**STUDY MATERIAL**
○ ○ ○ ○ ○

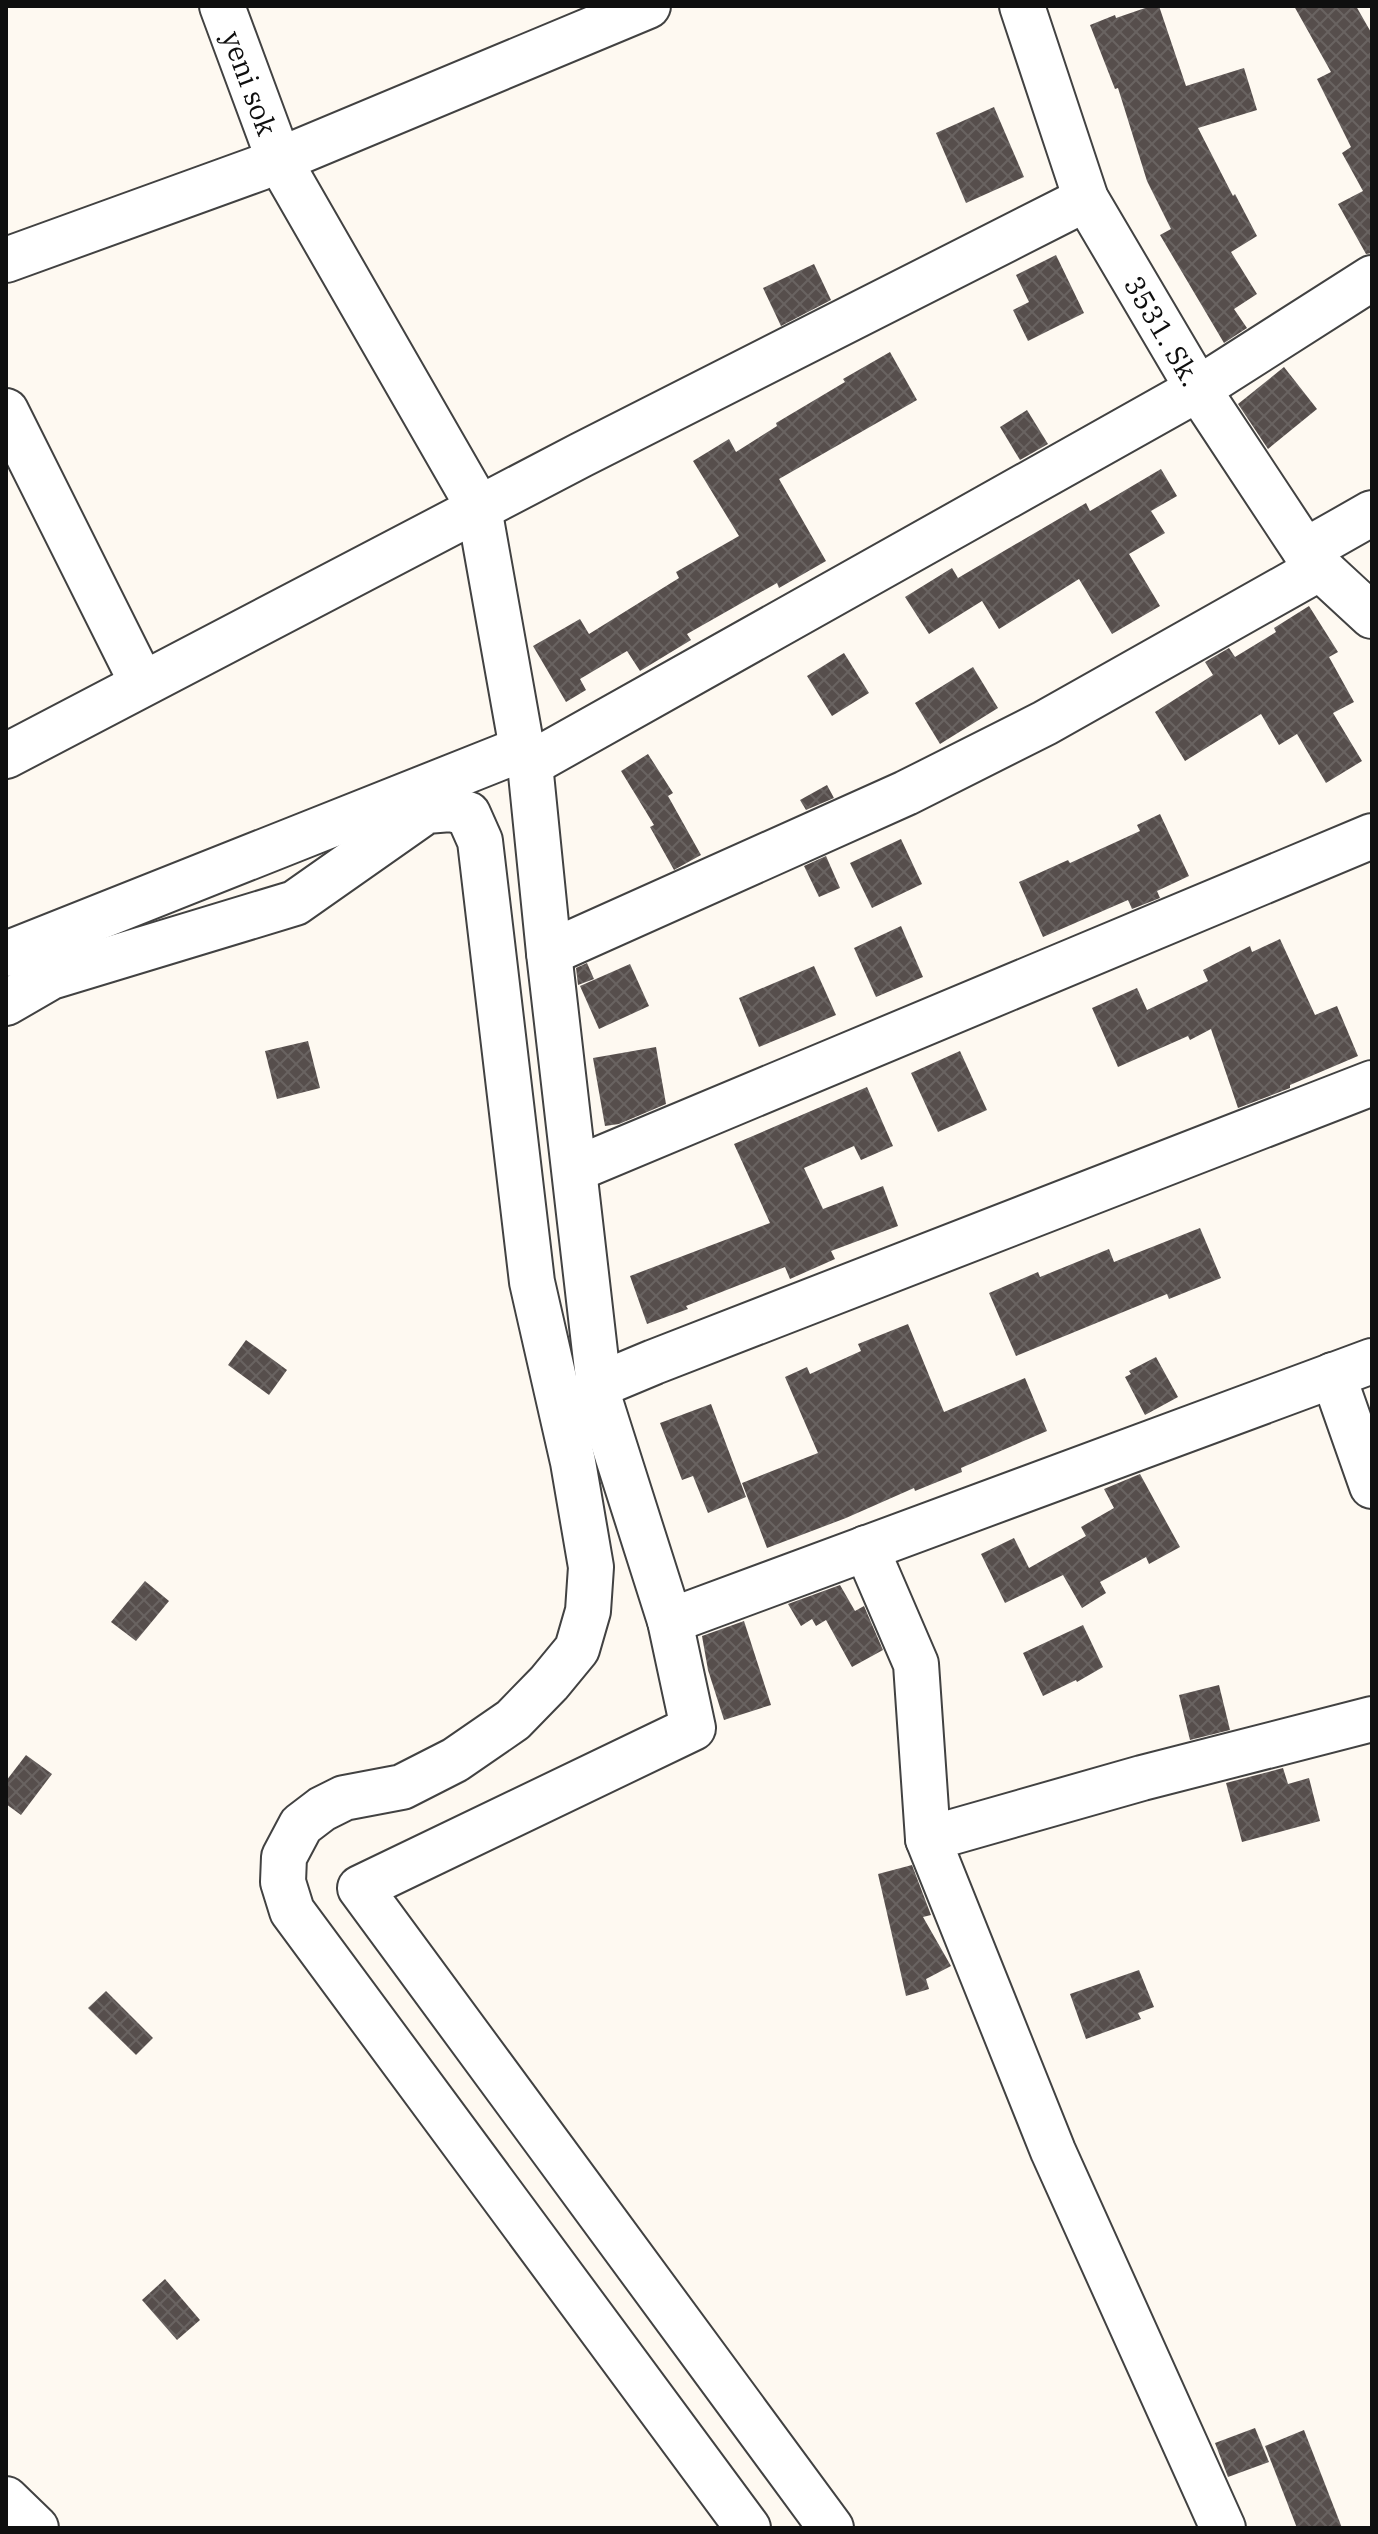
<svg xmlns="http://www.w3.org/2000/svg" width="1378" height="2534" viewBox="0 0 1378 2534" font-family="'IBM Plex Serif',serif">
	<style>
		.building { fill: url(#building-cross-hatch) }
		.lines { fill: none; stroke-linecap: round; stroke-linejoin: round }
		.minor-casing { stroke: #424242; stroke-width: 48 }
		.minor { stroke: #fff; stroke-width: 44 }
		.labels { text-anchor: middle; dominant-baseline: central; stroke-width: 8; stroke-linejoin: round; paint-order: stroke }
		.street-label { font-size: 28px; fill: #0f0f0f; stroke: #fff }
	</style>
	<defs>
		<pattern id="building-cross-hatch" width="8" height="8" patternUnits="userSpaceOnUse" patternTransform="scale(2)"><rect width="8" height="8" fill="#564e4c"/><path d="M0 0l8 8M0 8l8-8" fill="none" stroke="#696361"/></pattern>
	</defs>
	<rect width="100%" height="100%" fill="#fef9f1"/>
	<!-- building -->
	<g class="building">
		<path d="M 1151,6 L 1159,6 L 1186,86 L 1244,68 L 1257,110 L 1198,128 L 1233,196 L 1235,194 L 1257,236 L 1231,252 L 1257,294 L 1234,309 L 1247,328 L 1224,343 L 1160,235 L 1171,229 L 1147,181 L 1118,88 L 1115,89 L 1090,25 L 1115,15 L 1116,18 Z"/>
		<path d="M 1294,6 L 1356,6 L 1372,34 L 1372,253 L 1366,254 L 1338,204 L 1363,191 L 1342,153 L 1351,147 L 1317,79 L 1331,72 Z"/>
		<path d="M 994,107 L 1024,177 L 966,203 L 936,133 Z"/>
		<path d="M 1056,255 L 1084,313 L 1028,341 L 1013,310 L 1029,302 L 1016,275 Z"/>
		<path d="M 814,264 L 831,300 L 781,326 L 763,288 Z"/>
		<path d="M 890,352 L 917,400 L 779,479 L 826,561 L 779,588 L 777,583 L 687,634 L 691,640 L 640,671 L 627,651 L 580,679 L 586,690 L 566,702 L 533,646 L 580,619 L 589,634 L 679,578 L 676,572 L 739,536 L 693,461 L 729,439 L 736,452 L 777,426 L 776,423 L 845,382 L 843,379 Z"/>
		<path d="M 1284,367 L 1317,409 L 1268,449 L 1238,404 Z"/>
		<path d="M 1027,410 L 1048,444 L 1020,460 L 1000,427 Z"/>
		<path d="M 1161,469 L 1177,496 L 1151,511 L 1165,533 L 1129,554 L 1160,606 L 1112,634 L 1079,579 L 999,629 L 982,601 L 929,634 L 905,597 L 952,568 L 958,578 L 1086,503 L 1090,511 Z"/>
		<path d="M 1309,606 L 1338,652 L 1329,657 L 1354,702 L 1333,713 L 1362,761 L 1326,783 L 1297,734 L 1279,745 L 1261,714 L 1185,761 L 1155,712 L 1213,675 L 1205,662 L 1229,648 L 1235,657 L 1276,632 L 1274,628 Z"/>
		<path d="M 844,653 L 869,693 L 832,716 L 807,676 Z"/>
		<path d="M 973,667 L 998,708 L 940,744 L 915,703 Z"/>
		<path d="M 648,754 L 673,793 L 668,796 L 701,855 L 674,870 L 650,827 L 654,825 L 621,771 Z"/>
		<path d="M 827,785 L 834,798 L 806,810 L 800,800 Z"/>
		<path d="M 1160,814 L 1189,876 L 1157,891 L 1160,898 L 1132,909 L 1128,900 L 1043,937 L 1019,882 L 1068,860 L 1070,863 L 1140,831 L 1137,825 Z"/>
		<path d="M 901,839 L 922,884 L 872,908 L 850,863 Z"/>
		<path d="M 826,856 L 840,888 L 819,897 L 804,866 Z"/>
		<path d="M 901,926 L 923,977 L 876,997 L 854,948 Z"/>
		<path d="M 1280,939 L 1315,1015 L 1337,1006 L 1358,1056 L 1290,1085 L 1290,1088 L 1238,1108 L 1211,1029 L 1190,1040 L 1188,1036 L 1118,1067 L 1092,1008 L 1137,988 L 1147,1010 L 1208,981 L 1203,970 L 1250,946 L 1252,952 Z"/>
		<path d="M 587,963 L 594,979 L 578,985 L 576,968 Z"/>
		<path d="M 630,964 L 649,1006 L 599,1029 L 580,986 Z"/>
		<path d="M 814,966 L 836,1015 L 759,1047 L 739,998 Z"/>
		<path d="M 308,1041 L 320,1088 L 277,1099 L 265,1051 Z"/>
		<path d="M 656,1047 L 666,1104 L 619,1124 L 605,1126 L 593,1058 Z"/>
		<path d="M 960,1051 L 987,1110 L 938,1132 L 911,1073 Z"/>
		<path d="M 867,1087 L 893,1146 L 861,1160 L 854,1146 L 804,1168 L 823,1209 L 883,1186 L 898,1226 L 831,1251 L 835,1259 L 790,1279 L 785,1267 L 686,1306 L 688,1309 L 647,1324 L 630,1276 L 770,1223 L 734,1144 Z"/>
		<path d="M 1200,1228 L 1221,1278 L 1169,1299 L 1167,1294 L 1016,1356 L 989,1293 L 1038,1272 L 1040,1277 L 1109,1249 L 1114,1262 Z"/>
		<path d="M 908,1324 L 944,1412 L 1025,1378 L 1047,1431 L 961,1468 L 962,1472 L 915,1491 L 914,1488 L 846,1518 L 767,1548 L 742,1483 L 818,1453 L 785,1377 L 807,1367 L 810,1374 L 861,1351 L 858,1344 Z"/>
		<path d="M 246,1340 L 287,1370 L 269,1395 L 228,1365 Z"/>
		<path d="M 1156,1357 L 1178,1397 L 1145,1415 L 1125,1377 L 1131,1374 L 1129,1371 Z"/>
		<path d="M 711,1404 L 746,1497 L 708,1513 L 693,1476 L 682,1480 L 660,1423 Z"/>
		<path d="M 1140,1474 L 1180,1547 L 1149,1564 L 1146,1557 L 1100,1582 L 1106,1593 L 1082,1608 L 1063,1575 L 1005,1603 L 981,1554 L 1014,1538 L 1029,1568 L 1086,1536 L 1081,1527 L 1114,1508 L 1104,1489 Z"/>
		<path d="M 145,1581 L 169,1601 L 136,1641 L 111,1622 Z"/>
		<path d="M 840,1585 L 855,1611 L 864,1606 L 883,1650 L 852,1667 L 826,1620 L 816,1626 L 812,1619 L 801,1626 L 788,1604 Z"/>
		<path d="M 744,1621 L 771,1705 L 724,1720 L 708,1670 L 702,1636 Z"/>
		<path d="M 1083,1625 L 1103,1667 L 1077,1682 L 1076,1680 L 1043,1696 L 1023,1653 Z"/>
		<path d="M 1219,1685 L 1230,1730 L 1190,1740 L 1179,1695 Z"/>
		<path d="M 26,1755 L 52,1774 L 21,1815 L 6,1804 L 6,1781 Z"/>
		<path d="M 1283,1768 L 1288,1784 L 1309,1778 L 1320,1821 L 1242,1842 L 1226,1783 Z"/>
		<path d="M 912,1865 L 931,1915 L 923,1917 L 951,1966 L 926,1979 L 929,1989 L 906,1996 L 878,1874 Z"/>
		<path d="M 1139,1970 L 1154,2007 L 1138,2013 L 1141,2019 L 1086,2039 L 1070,1994 Z"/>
		<path d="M 106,1991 L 153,2038 L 136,2055 L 88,2008 Z"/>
		<path d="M 165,2279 L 200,2320 L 177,2340 L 142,2300 Z"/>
		<path d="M 1255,2428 L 1269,2462 L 1228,2477 L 1215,2443 Z"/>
		<path d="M 1304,2430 L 1342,2528 L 1297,2528 L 1265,2446 Z"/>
	</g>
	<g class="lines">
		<defs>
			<g id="minor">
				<path id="s1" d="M 222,6 L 279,160 L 479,508 L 522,749"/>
				<path id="s2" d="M 1022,6 L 1086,199 L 1198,389 L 1305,551 L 1320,568 L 1372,616"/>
				<path d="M 6,260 L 260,168 L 648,6"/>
				<path d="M 6,411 L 142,683"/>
				<path d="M 1305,551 L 1372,513"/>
				<path d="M 6,756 L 581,455 L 1086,199"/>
				<path d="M 530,764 L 1198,389 L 1372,278"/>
				<path d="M 549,953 L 906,793 L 1045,723 L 1320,568"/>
				<path d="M 6,954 L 522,749 L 530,764 L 549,953 L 601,1404 L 670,1621 L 693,1728 L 360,1888 L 831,2528"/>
				<path d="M 6,1003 L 51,977 L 295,903 L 426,811 L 451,809 L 468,814 L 480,841 L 532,1282 L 573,1462 L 591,1567 L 588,1611 L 577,1649 L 549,1683 L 513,1720 L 455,1760 L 402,1787 L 344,1798 L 322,1809 L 301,1825 L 284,1857 L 283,1882 L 292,1911 L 748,2528"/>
				<path d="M 576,1169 L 1372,836"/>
				<path d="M 1333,1375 L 1372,1486"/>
				<path d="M 599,1385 L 654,1362 L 1372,1083"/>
				<path d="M 866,1548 L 916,1664 L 928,1839"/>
				<path d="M 670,1621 L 1372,1361"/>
				<path d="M 6,2499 L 36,2528"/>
				<path d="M 1223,2528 L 1053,2151 L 928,1839 L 1142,1778 L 1372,1719"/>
			</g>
		</defs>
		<!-- minor casing -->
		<use href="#minor" class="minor-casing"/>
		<!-- minor -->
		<use href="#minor" class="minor"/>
	</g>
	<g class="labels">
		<!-- street labels -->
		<g class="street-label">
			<text stroke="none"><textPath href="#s1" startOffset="82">yeni sok</textPath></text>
			<text stroke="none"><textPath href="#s2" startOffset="356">3531. Sk.</textPath></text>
		</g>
	</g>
	<!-- border -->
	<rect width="1378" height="2534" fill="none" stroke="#0f0f0f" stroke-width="16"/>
</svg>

○ ○ ○ ○ ○

**TASK ITEM**
Whenever the word "lines" appears in a line above, copy that line.

**EXERCISE SOLUTION**
		.lines { fill: none; stroke-linecap: round; stroke-linejoin: round }
	<g class="lines">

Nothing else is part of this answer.